When Mr. Trump finished suing his rally crowds (“We have the biggest rallies, the most incredible rallies in the history of politics”) and conspiracy-casting about him (“People don’t go to his rallies – there’s no reason to) go – and the People go, she takes them in and pays them to stay there”), he turned aside Widely debunked yarn about Haitian immigrants in Ohio Kidnapping and feasting on their neighbors’ pets.

“They eat dogs!” he said. “The people who came in – they eat cats!”

Mrs. Harris threw back her head. She held her hands. Mr. Muir denied the claims as Mr. Trump took a shine.

“I’ve seen people on television!” He protested. “People on television say, ‘My dog ​​was taken for food and used!'”

Mrs. Harris nodded, projecting the deep concern of a disappointed relative. He smiled for a moment.

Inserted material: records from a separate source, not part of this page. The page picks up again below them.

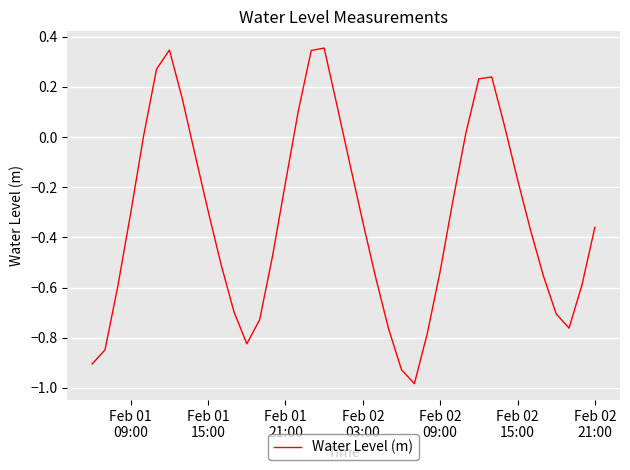

True or false: the data has more than 0 interior local peaks.

True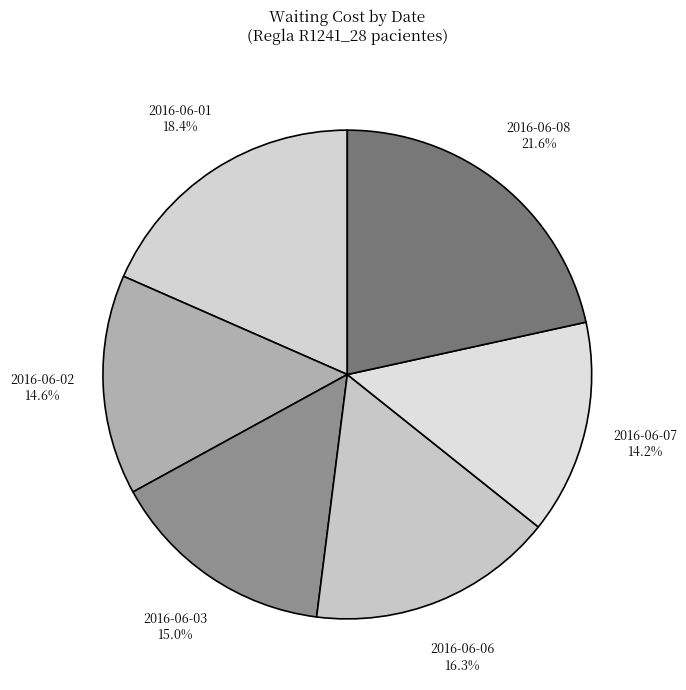

Which category has the biggest portion of the pie?

2016-06-08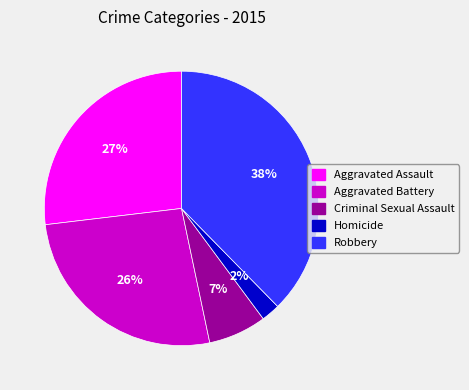

How many slices are in this pie chart?

5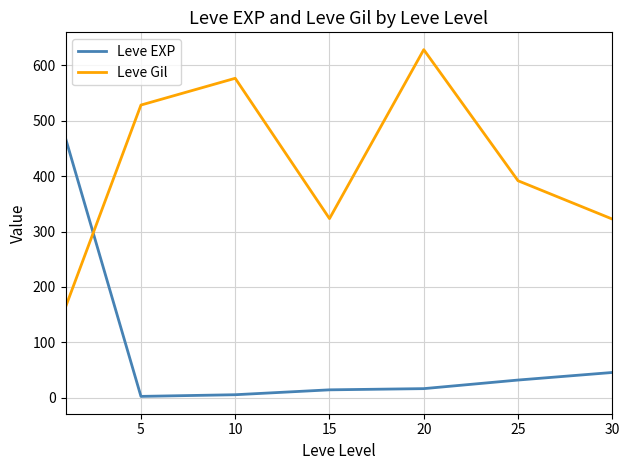

How many times do Leve Gil and Leve EXP cross each other?

1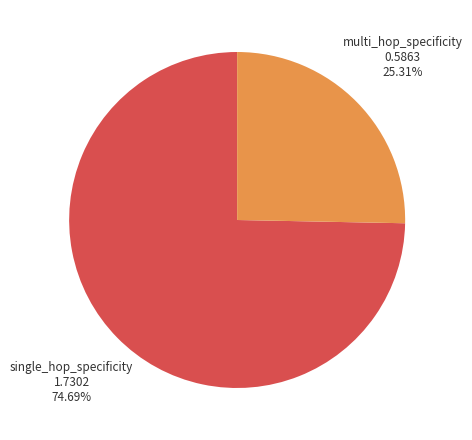

Which slice is the largest?

single_hop_specificity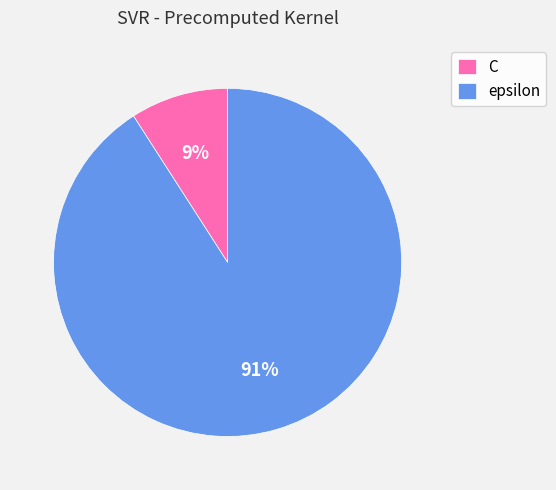

What is the ratio of the value at C to the value at epsilon?

0.1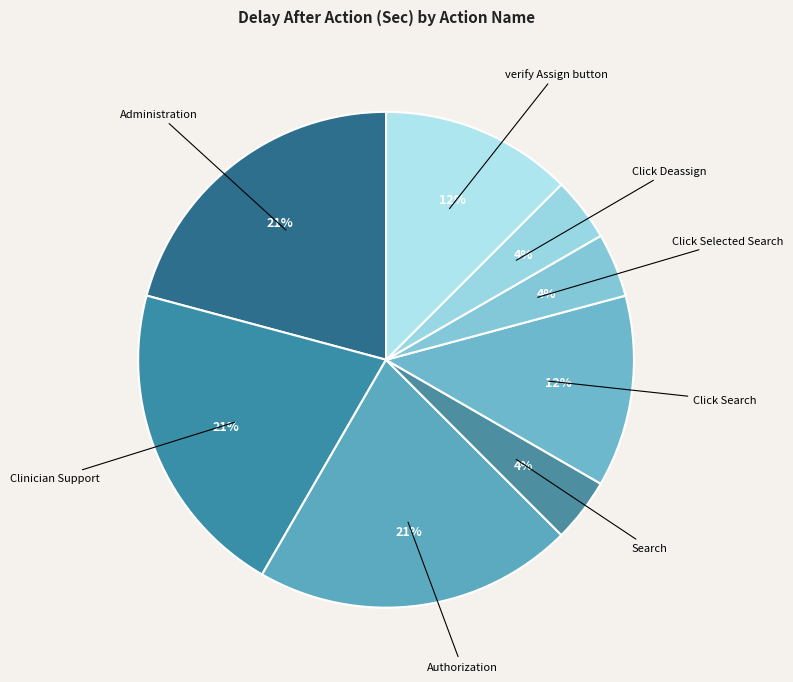

To the nearest percent, what percentage of the pie is Click Deassign?

4%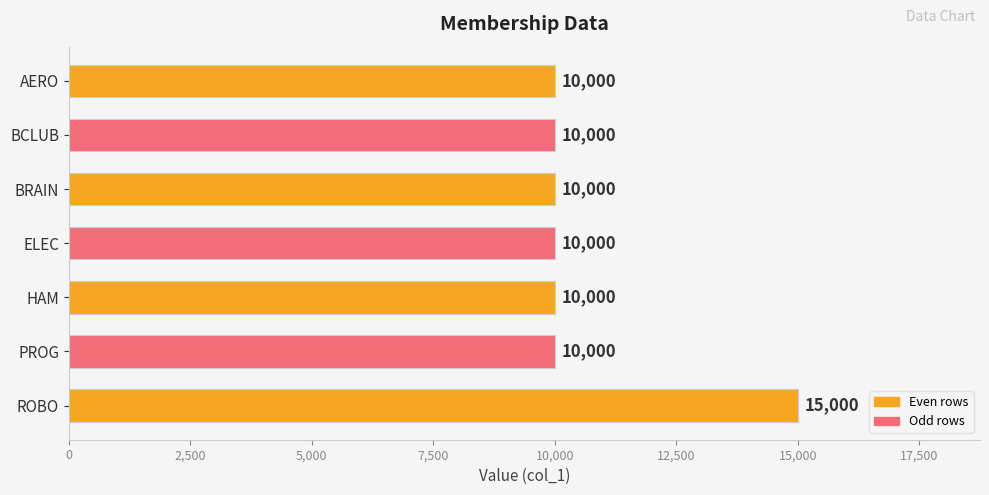

Approximately how many times larger is the value at AERO compared to BRAIN?

1.0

“Talk about extreme,” she said, a little risk-averse after she got what she wanted. A different candidate — Bill Clinton, Mr. Trump — might have let fly a ferocious zinger, clumsy and unkind. She let him rest.

But she had something else to add, again drawn from her roster of buzz-phrases that make Mr. Trump look matador red.

What, she wondered, would viewers like to know about the Republicans who have endorsed her campaign? Republicans like Liz Cheney, former congresswoman and relentless Trump nemesis?

Mr. Trump shook his head skyward. Now he was pretending to laugh incredulously.

Post The Moment Trump couldn’t resist bungling appeared first New York Times.